"Mitverben" can often be translated literally as "verb along". The identity, person and number of co-verbers are unspecified and must be determined pragmatically if required.
The German prefix mit- is constructiveproductive, i.e. basically you can apply it to every verb. Some forms such as mitgehen, mitkommen, mitfeiern, mitessen, mittrinken, mitreden are used so often that they make it into dictionaries and may even undergo shifts of meaning. Others are made up on the spot on the rare occasions when they make sense:
Willst du die Bleistiftkritzeleien allein entfernen, oder soll ich mitradieren?

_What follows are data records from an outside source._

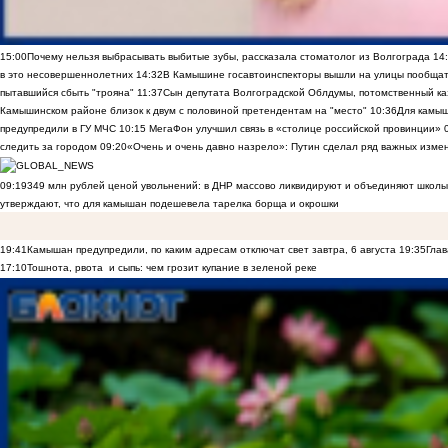
15:00
Почему нельзя выбрасывать выбитые зубы, рассказала стоматолог из Волгограда
14
в это несовершеннолетних
14:32
В Камышине госавтоинспекторы вышли на улицы пообщать
пытавшийся сбыть "трояна"
11:37
Сын депутата Волгоградской Облдумы, потомственный ка
Камышинском районе близок к двум с половиной претендентам на "место"
10:36
Для камы
предупредили в ГУ МЧС
10:15
МегаФон улучшил связь в «столице российской провинции»
следить за городом
09:20
«Очень и очень давно назрело»: Путин сделал ряд важных изме
09:19
349 млн рублей ценой увольнений: в ДНР массово ликвидируют и объединяют школы
утверждают, что для камышан подешевела тарелка борща и окрошки
19:41
Камышан предупредили, по каким адресам отключат свет завтра, 6 августа
19:35
Глав
17:10
Тошнота, рвота и сыпь: чем грозит купание в зеленой реке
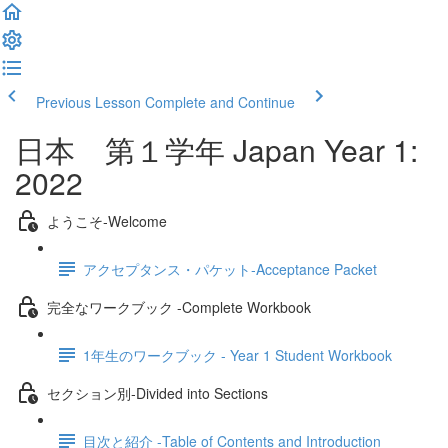
Previous Lesson
Complete and Continue
日本 第１学年 Japan Year 1:
2022
ようこそ‐Welcome
アクセプタンス・パケット‐Acceptance Packet
完全なワークブック -Complete Workbook
1年生のワークブック - Year 1 Student Workbook
セクション別‐Divided into Sections
目次と紹介 -Table of Contents and Introduction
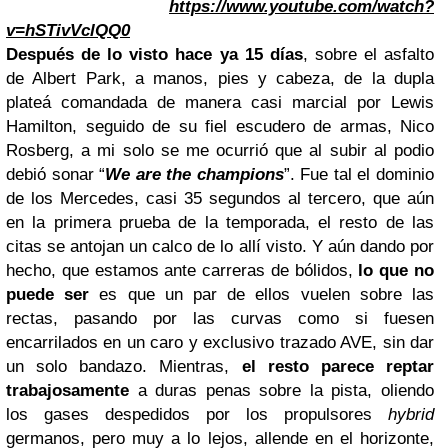
https://www.youtube.com/watch?
v=hSTivVclQQ0
Después de lo visto hace ya 15 días
, sobre el asfalto
de Albert Park, a manos, pies y cabeza, de la dupla
plateá comandada de manera casi marcial por Lewis
Hamilton, seguido de su fiel escudero de armas, Nico
Rosberg, a mi solo se me ocurrió que al subir al podio
debió sonar “
We are the champions
”. Fue tal el dominio
de los Mercedes, casi 35 segundos al tercero, que aún
en la primera prueba de la temporada, el resto de las
citas se antojan un calco de lo allí visto. Y aún dando por
hecho, que estamos ante carreras de bólidos,
lo que no
puede ser
es que un par de ellos vuelen sobre las
rectas, pasando por las curvas como si fuesen
encarrilados en un caro y exclusivo trazado AVE, sin dar
un solo bandazo. Mientras,
el resto parece reptar
trabajosamente
a duras penas sobre la pista, oliendo
los gases despedidos por los propulsores
hybrid
germanos, pero muy a lo lejos, allende en el horizonte,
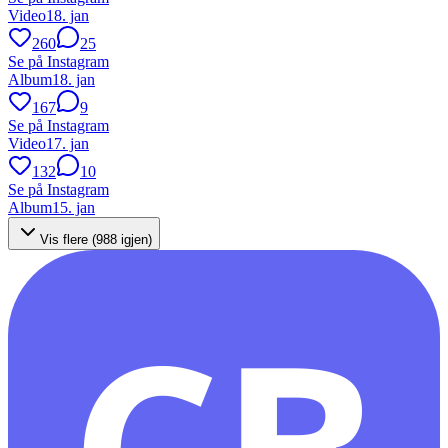
Video
18. jan
260
25
Se på Instagram
Album
18. jan
167
9
Se på Instagram
Video
17. jan
132
10
Se på Instagram
Album
15. jan
Vis flere (
988
igjen)
CB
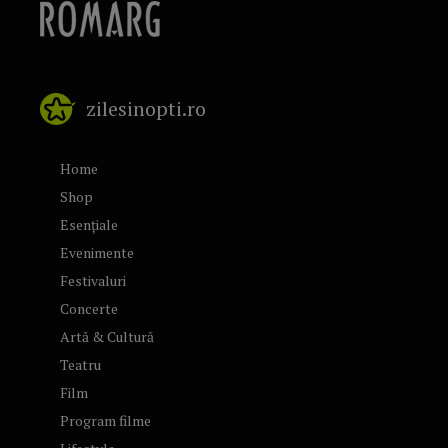
zilesinopti.ro
Home
Shop
Esențiale
Evenimente
Festivaluri
Concerte
Artă & Cultură
Teatru
Film
Program filme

For intransitive verbs, "mitverben" typically means that the subject verbs (or the subjects verb) along with someone else. Who that is can be made explicit:
mit jemand mitverben
But conversely, whenever you can say "mit jemand (oder etwas) verben", you can use "mitverben" instead and then optionally drop "mit jemand (oder etwas)". Example:
mit dem Strom mitschwimmen (The stream doesn't actually swim.)
For transitive verbs, these cases where it's not as simple as several people being joint subjects are more frequent because the construction also works with parallel objects. Example:
Der Gesetzesentwurf sieht vor, dass die Fahrkartenkontrolleure in grenzüberschreitenden Zügen die Ausweise der Fahrgäste mitkontrollieren.
This is ambiguous. It could mean either "mit den Grenzbeamten mitkontrollieren" (subject sharing) or "mit den Fahrkarten mitkontrollieren" (object sharing). The same way that in English, the ticket inspectors in cross-border trains may control passengers' ids "along with" either the border officials or passengers' tickets. In English it would be a bit odd to say that they are "controlling the ids along" without specifying who or what they are controlling them along with, but in German that's perfectly idiomatic.